Typisch für die Richtung des Rinzai-Zen ist die zusätzliche Praxis mit Koan.

 

Koan sind kurze überlieferte Texte, welche eine Begegnung zwischen Zen-Meistern bzw. zwischen Meister und Schüler darstellen. Diese Geschichten muten bei genauerem Hinsehen oft Paradox an. Bei der Arbeit mit einem Koan versenkt der Schüler sich in das Koan und die vom Meister dazu gestellte Frage und versucht so das Paradox im Koan aufzulösen und somit zu einem tieferen Verständnis des Koans zu gelangen.

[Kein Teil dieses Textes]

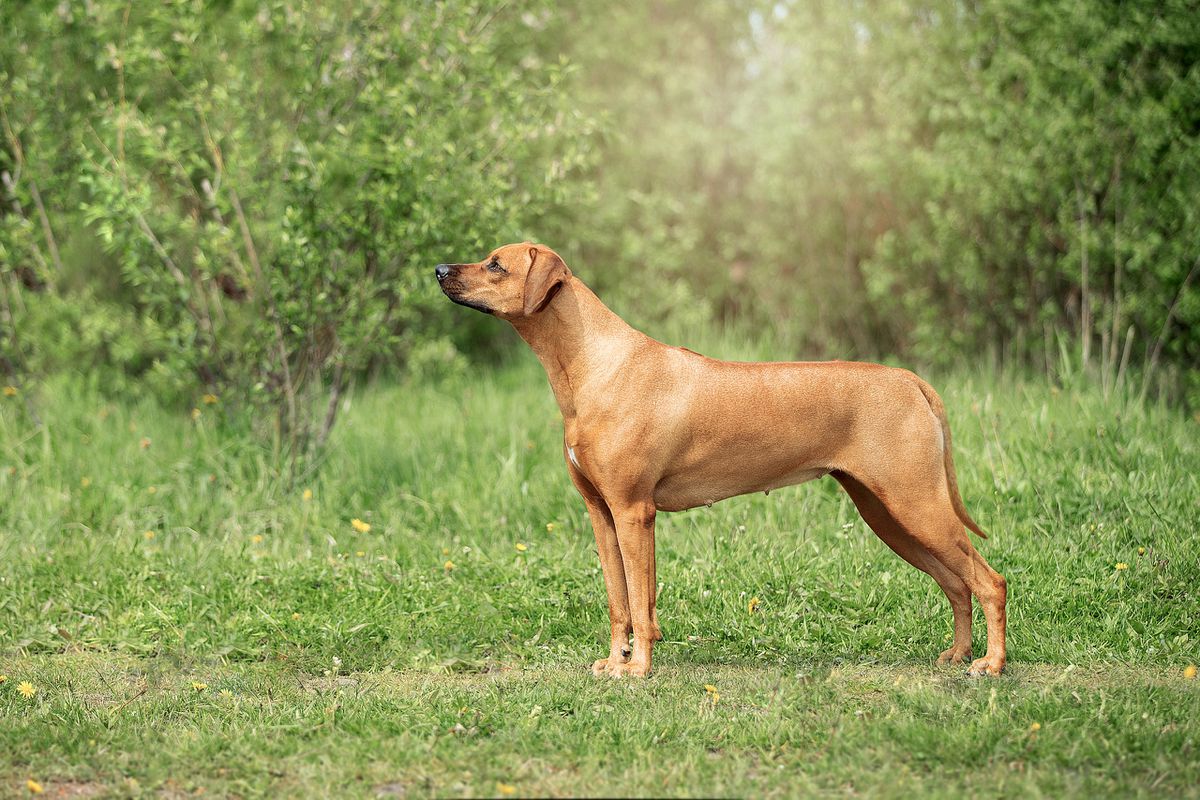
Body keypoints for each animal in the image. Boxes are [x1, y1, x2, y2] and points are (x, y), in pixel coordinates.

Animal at [436, 242, 1008, 676]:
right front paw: (615, 661)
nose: (440, 269)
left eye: (495, 264)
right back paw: (958, 655)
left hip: (916, 505)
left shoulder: (633, 512)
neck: (594, 363)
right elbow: (621, 601)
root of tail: (910, 380)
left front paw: (637, 669)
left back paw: (992, 664)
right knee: (957, 584)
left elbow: (640, 601)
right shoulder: (602, 513)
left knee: (989, 581)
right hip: (888, 514)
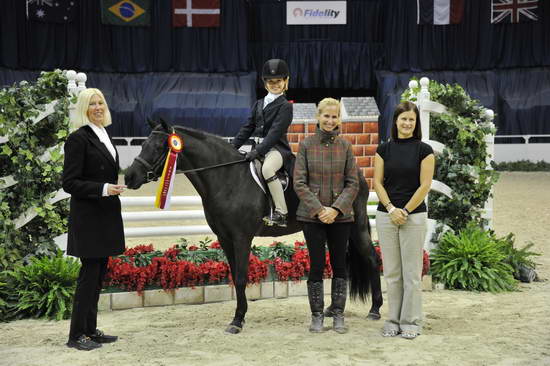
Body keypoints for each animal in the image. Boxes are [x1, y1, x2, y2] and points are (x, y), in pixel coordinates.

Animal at [125, 118, 384, 334]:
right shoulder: (225, 238)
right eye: (143, 144)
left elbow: (241, 277)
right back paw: (331, 309)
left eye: (159, 147)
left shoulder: (241, 237)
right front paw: (238, 316)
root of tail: (357, 175)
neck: (227, 178)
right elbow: (234, 276)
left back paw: (375, 309)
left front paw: (237, 321)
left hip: (355, 226)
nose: (128, 177)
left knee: (372, 258)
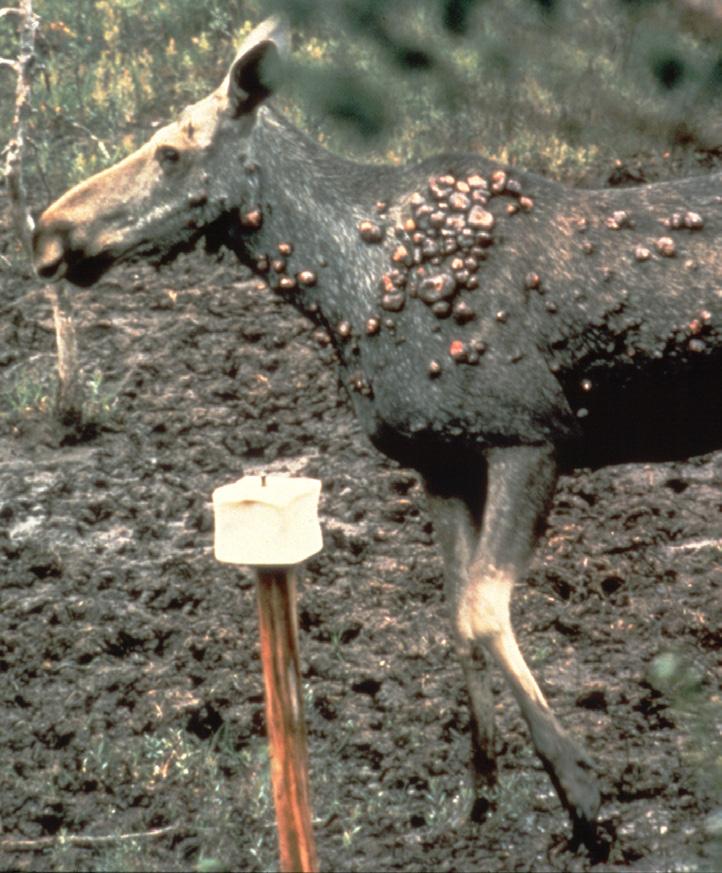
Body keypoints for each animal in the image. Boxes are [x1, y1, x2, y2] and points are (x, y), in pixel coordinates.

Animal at [31, 13, 716, 844]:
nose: (47, 230)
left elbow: (484, 607)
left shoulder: (530, 433)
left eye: (170, 152)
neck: (338, 291)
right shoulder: (440, 459)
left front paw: (582, 791)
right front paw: (480, 793)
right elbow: (455, 615)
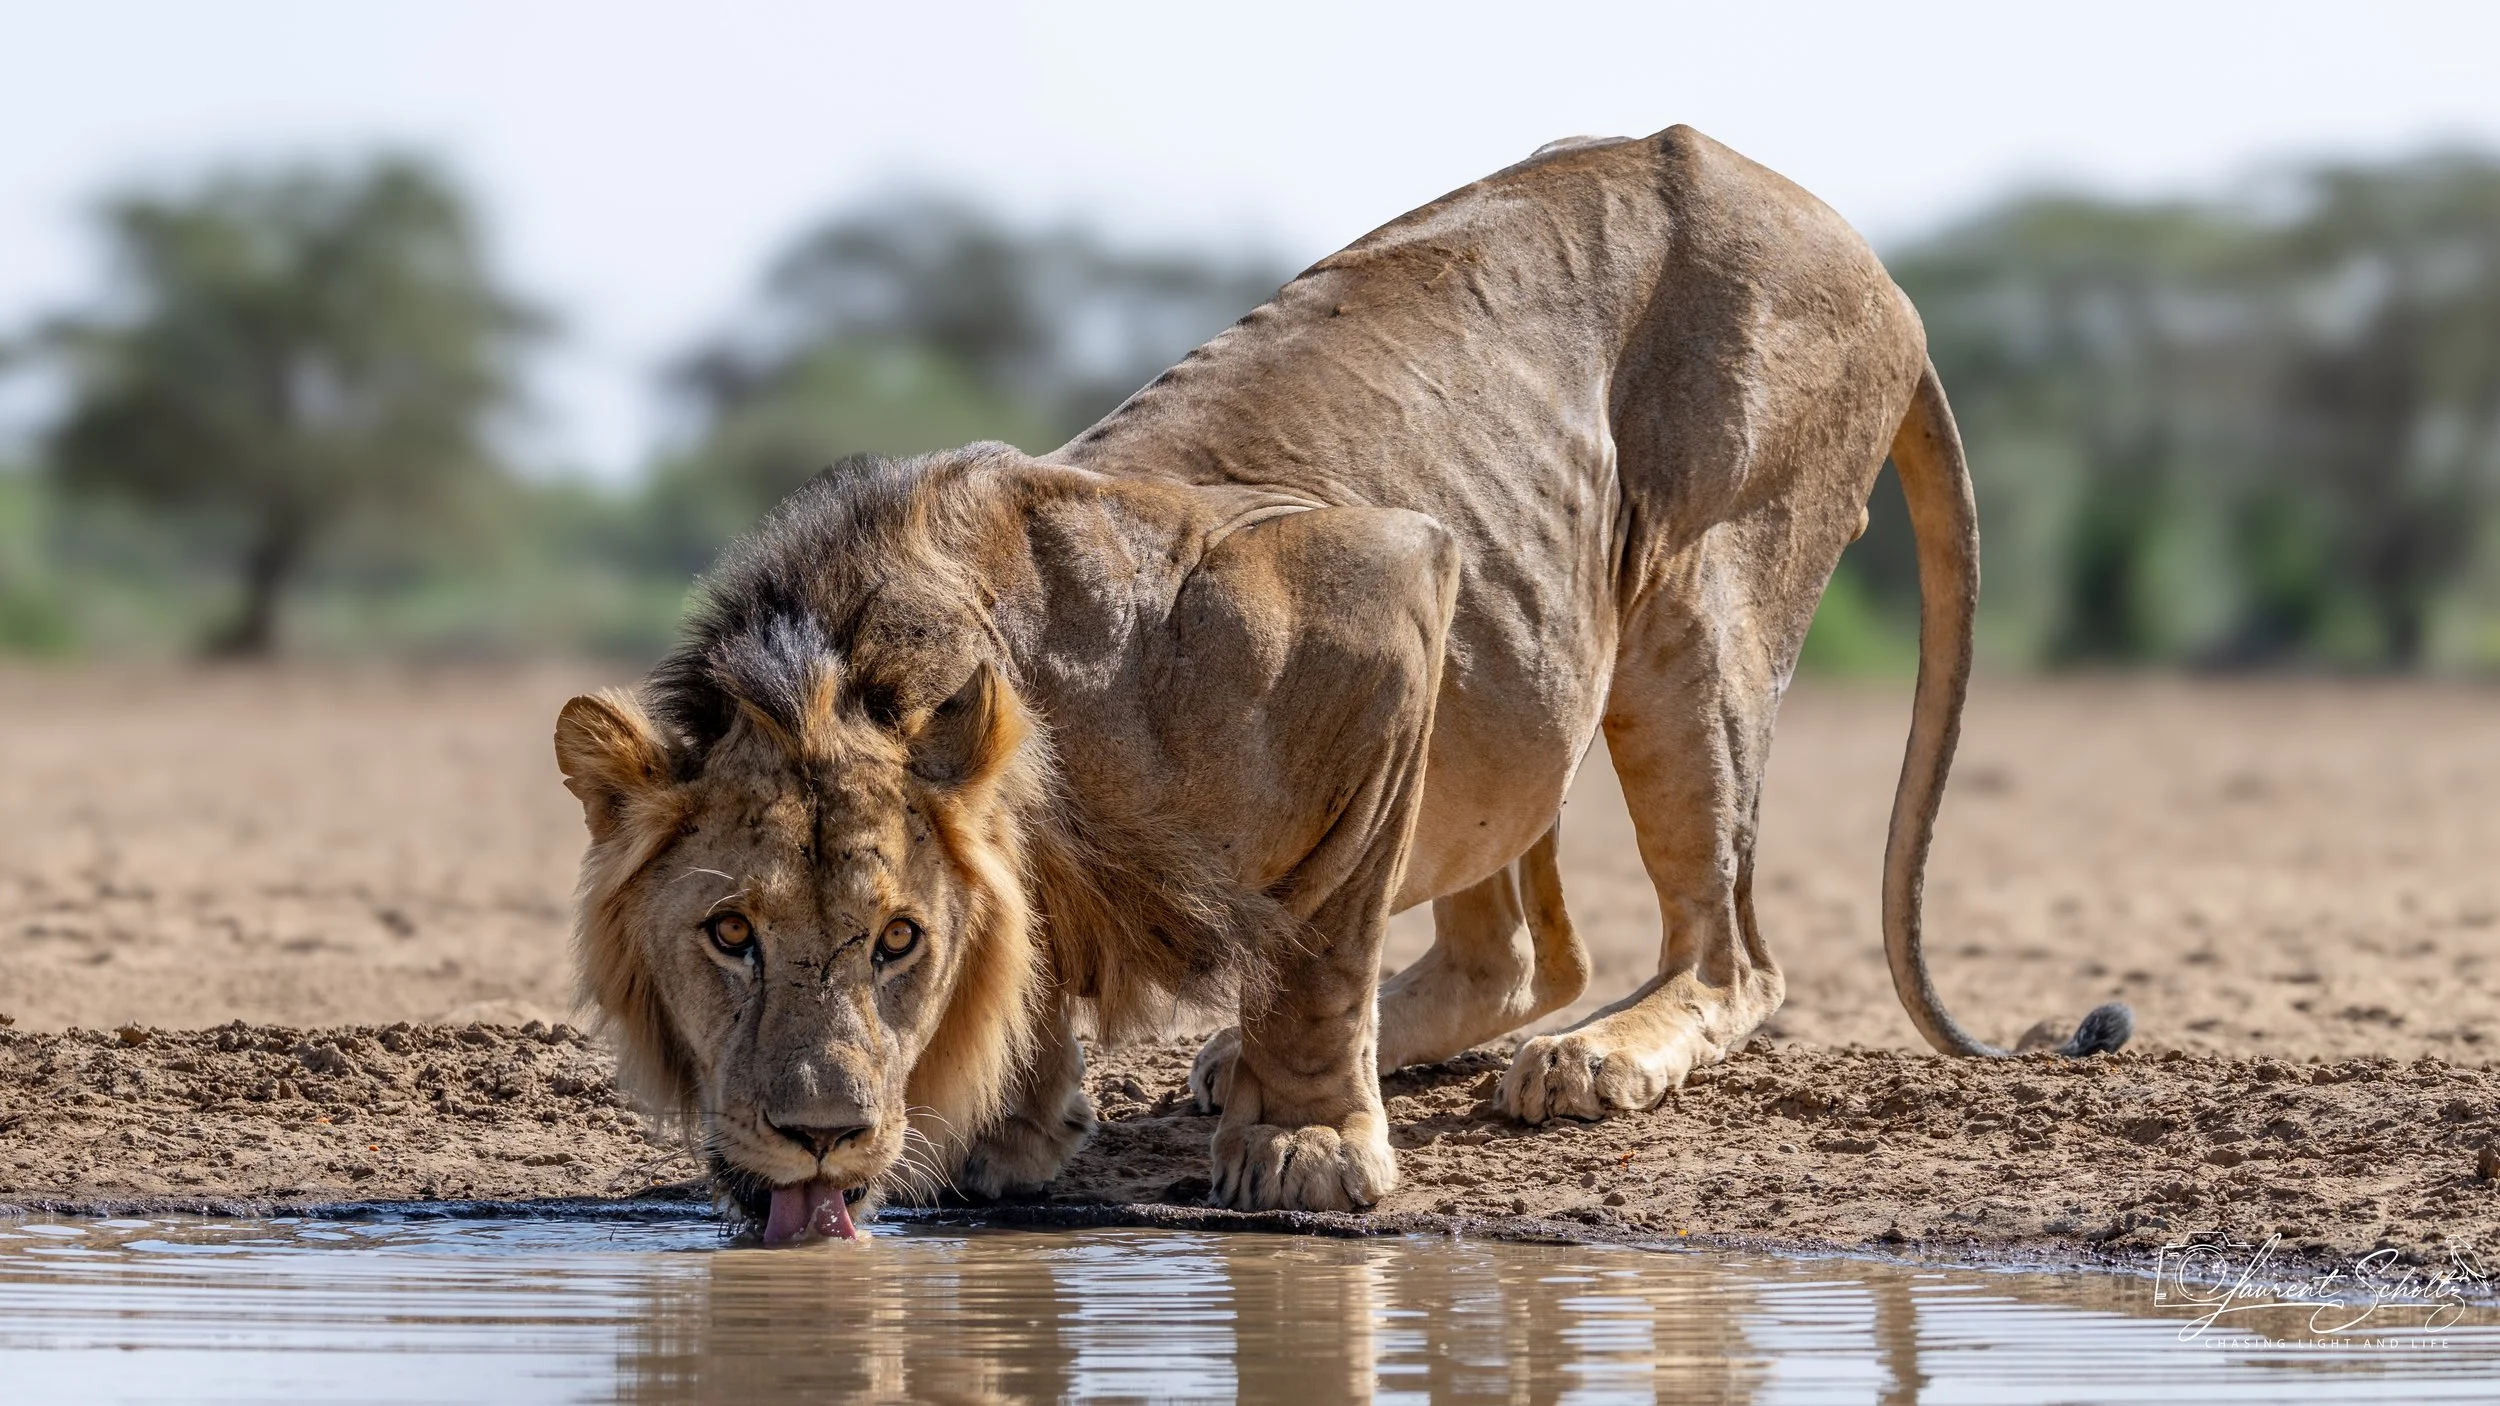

Dieses Verständnis wird im 4-Augen- Gespräch (Dokusan oder Sanzen) dem Lehrer vorgelegt, welcher die Tiefe des Verständnisses beurteilt. Koan können in ihrer Tiefe nicht durch den rationalen Verstand begriffen und gelöst werden, sondern nur durch einen intuitiven Ansatz von innen heraus aufgelöst werden.

Dies mag für einige Leser auf den ersten Blick vielleicht etwas komisch klingen, jedoch verhält es sich hierbei eigentlich wie mit allem anderen auch, was uns in unserem Leben bewegt. Liebe, Hunger, Angst, Freude, Schmerz, Dankbarkeit usw. können nicht durch eine rationale Analyse begriffen werden. Ihr Verständnis und ein heilvoller Umgang mit ihnen bedarf eines intuitiven Verständnisses der Situation, aus dem heraus gehandelt wird.

Die Arbeit mit Koans ist ein Hilfsmittel, welches dazu beiträgt, im Laufe unseres Übungsweges ein intuitiveres Verständnis der Gegenwart und somit ein feineres Gespür für den gegenwärtigen Augenblick zu entwickeln.